**About this task:** Each word in the data below should be copied exactly; the images should not.

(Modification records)
*****

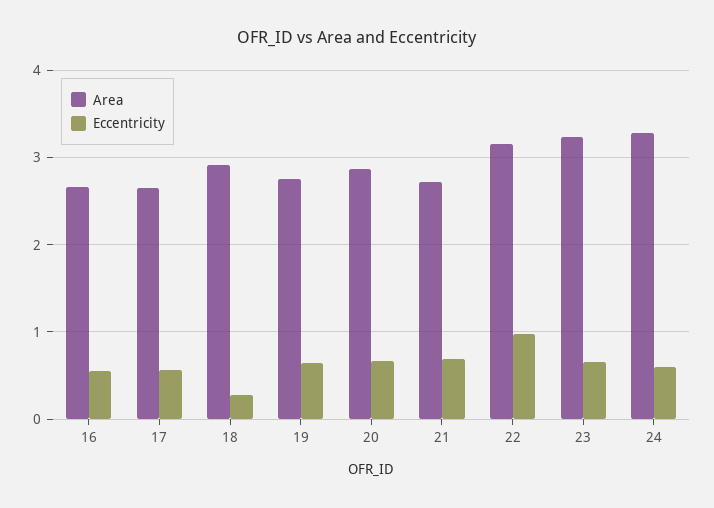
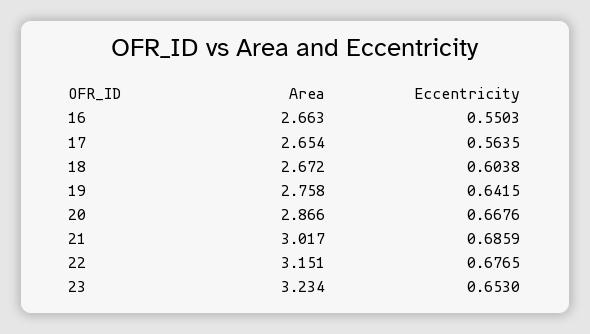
  {
    "Area": {
      "16": 2.663,
      "17": 2.654,
-     "18": 2.9,
+     "18": 2.672,
      "19": 2.758,
      "20": 2.866,
-     "21": 2.7,
+     "21": 3.017,
      "22": 3.151,
-     "23": 3.234,
+     "23": 3.234
-     "24": 3.3
    },
    "Eccentricity": {
      "16": 0.5503,
      "17": 0.5635,
-     "18": 0.3,
+     "18": 0.6038,
      "19": 0.6415,
      "20": 0.6676,
      "21": 0.6859,
-     "22": 1,
+     "22": 0.6765,
-     "23": 0.653,
+     "23": 0.653
-     "24": 0.6
    }
  }

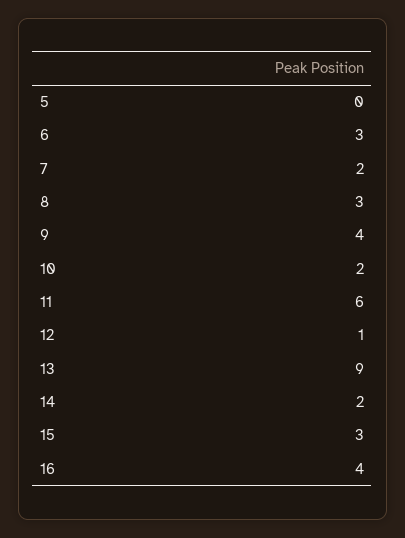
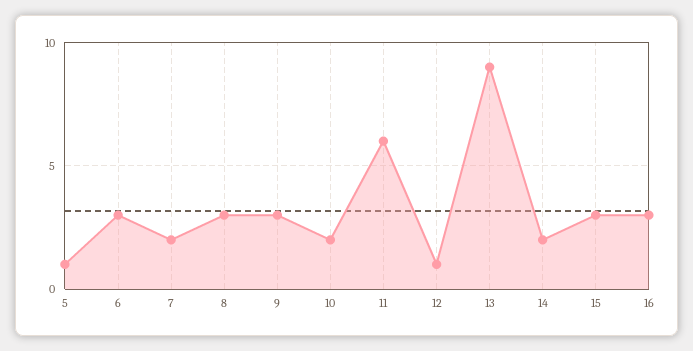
  {
-   "5": 0,
+   "5": 1,
    "6": 3,
    "7": 2,
    "8": 3,
-   "9": 4,
+   "9": 3,
    "10": 2,
    "11": 6,
    "12": 1,
    "13": 9,
    "14": 2,
    "15": 3,
-   "16": 4
+   "16": 3
  }

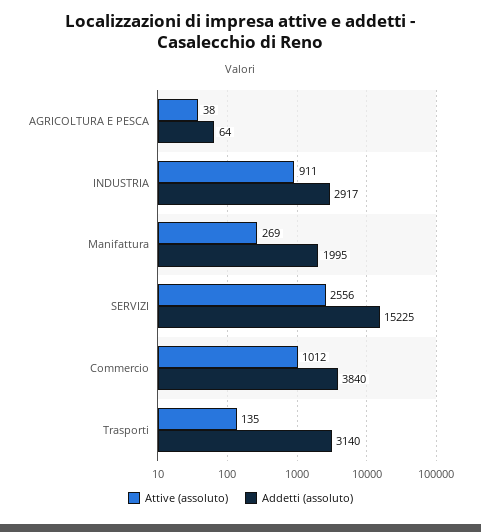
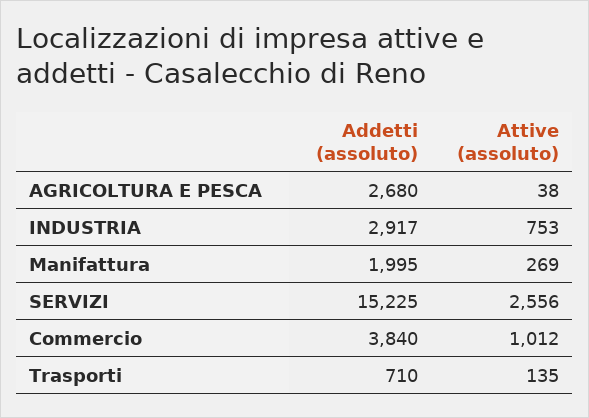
  {
    "Attive (assoluto)": {
      "AGRICOLTURA E PESCA": 38,
-     "INDUSTRIA": 911,
+     "INDUSTRIA": 753,
      "Manifattura": 269,
      "SERVIZI": 2556,
      "Commercio": 1012,
      "Trasporti": 135
    },
    "Addetti (assoluto)": {
-     "AGRICOLTURA E PESCA": 64,
+     "AGRICOLTURA E PESCA": 2680,
      "INDUSTRIA": 2917,
      "Manifattura": 1995,
      "SERVIZI": 15225,
      "Commercio": 3840,
-     "Trasporti": 3140
+     "Trasporti": 710
    }
  }

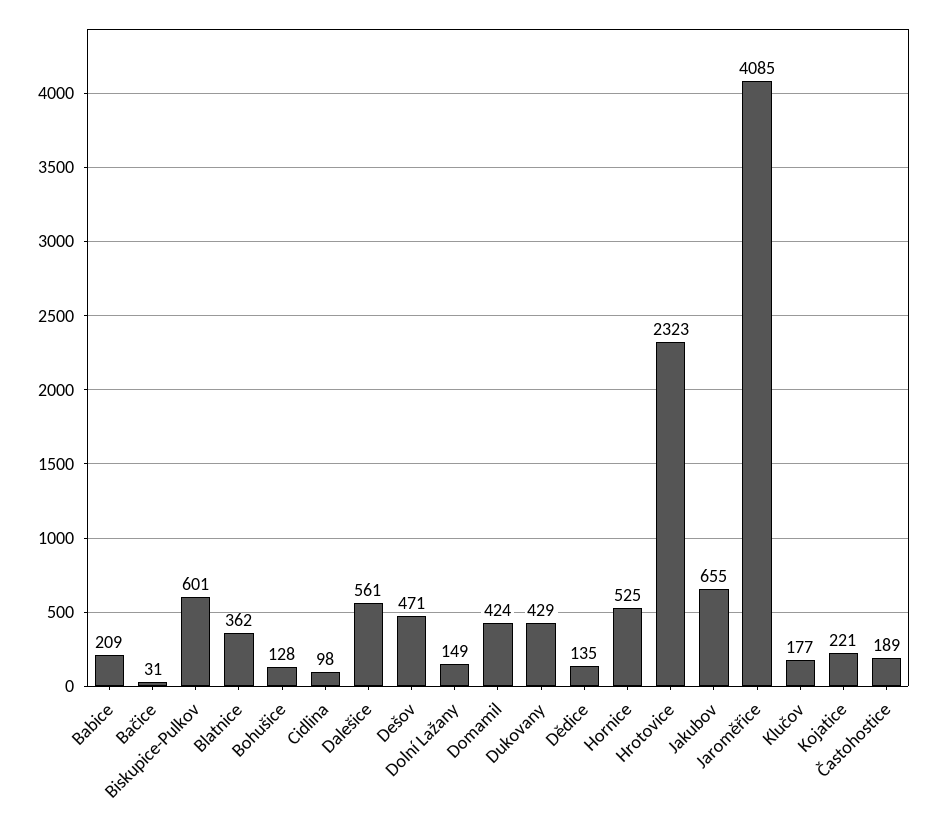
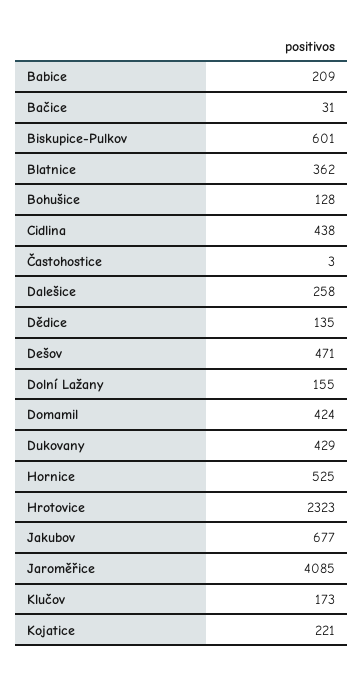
  {
    "Babice": 209,
    "Bačice": 31,
    "Biskupice-Pulkov": 601,
    "Blatnice": 362,
    "Bohušice": 128,
-   "Cidlina": 98,
+   "Cidlina": 438,
-   "Dalešice": 561,
+   "Dalešice": 258,
    "Dešov": 471,
-   "Dolní Lažany": 149,
+   "Dolní Lažany": 155,
    "Domamil": 424,
    "Dukovany": 429,
    "Dědice": 135,
    "Hornice": 525,
    "Hrotovice": 2323,
-   "Jakubov": 655,
+   "Jakubov": 677,
    "Jaroměřice": 4085,
-   "Klučov": 177,
+   "Klučov": 173,
    "Kojatice": 221,
-   "Častohostice": 189
+   "Častohostice": 3
  }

*****

**Exercise response:**
  {
    "Area": {
      "16": 2.663,
      "17": 2.654,
-     "18": 2.9,
+     "18": 2.672,
      "19": 2.758,
      "20": 2.866,
-     "21": 2.7,
+     "21": 3.017,
      "22": 3.151,
-     "23": 3.234,
+     "23": 3.234
-     "24": 3.3
    },
    "Eccentricity": {
      "16": 0.5503,
      "17": 0.5635,
-     "18": 0.3,
+     "18": 0.6038,
      "19": 0.6415,
      "20": 0.6676,
      "21": 0.6859,
-     "22": 1,
+     "22": 0.6765,
-     "23": 0.653,
+     "23": 0.653
-     "24": 0.6
    }
  }

  {
-   "5": 0,
+   "5": 1,
    "6": 3,
    "7": 2,
    "8": 3,
-   "9": 4,
+   "9": 3,
    "10": 2,
    "11": 6,
    "12": 1,
    "13": 9,
    "14": 2,
    "15": 3,
-   "16": 4
+   "16": 3
  }

  {
    "Attive (assoluto)": {
      "AGRICOLTURA E PESCA": 38,
-     "INDUSTRIA": 911,
+     "INDUSTRIA": 753,
      "Manifattura": 269,
      "SERVIZI": 2556,
      "Commercio": 1012,
      "Trasporti": 135
    },
    "Addetti (assoluto)": {
-     "AGRICOLTURA E PESCA": 64,
+     "AGRICOLTURA E PESCA": 2680,
      "INDUSTRIA": 2917,
      "Manifattura": 1995,
      "SERVIZI": 15225,
      "Commercio": 3840,
-     "Trasporti": 3140
+     "Trasporti": 710
    }
  }

  {
    "Babice": 209,
    "Bačice": 31,
    "Biskupice-Pulkov": 601,
    "Blatnice": 362,
    "Bohušice": 128,
-   "Cidlina": 98,
+   "Cidlina": 438,
-   "Dalešice": 561,
+   "Dalešice": 258,
    "Dešov": 471,
-   "Dolní Lažany": 149,
+   "Dolní Lažany": 155,
    "Domamil": 424,
    "Dukovany": 429,
    "Dědice": 135,
    "Hornice": 525,
    "Hrotovice": 2323,
-   "Jakubov": 655,
+   "Jakubov": 677,
    "Jaroměřice": 4085,
-   "Klučov": 177,
+   "Klučov": 173,
    "Kojatice": 221,
-   "Častohostice": 189
+   "Častohostice": 3
  }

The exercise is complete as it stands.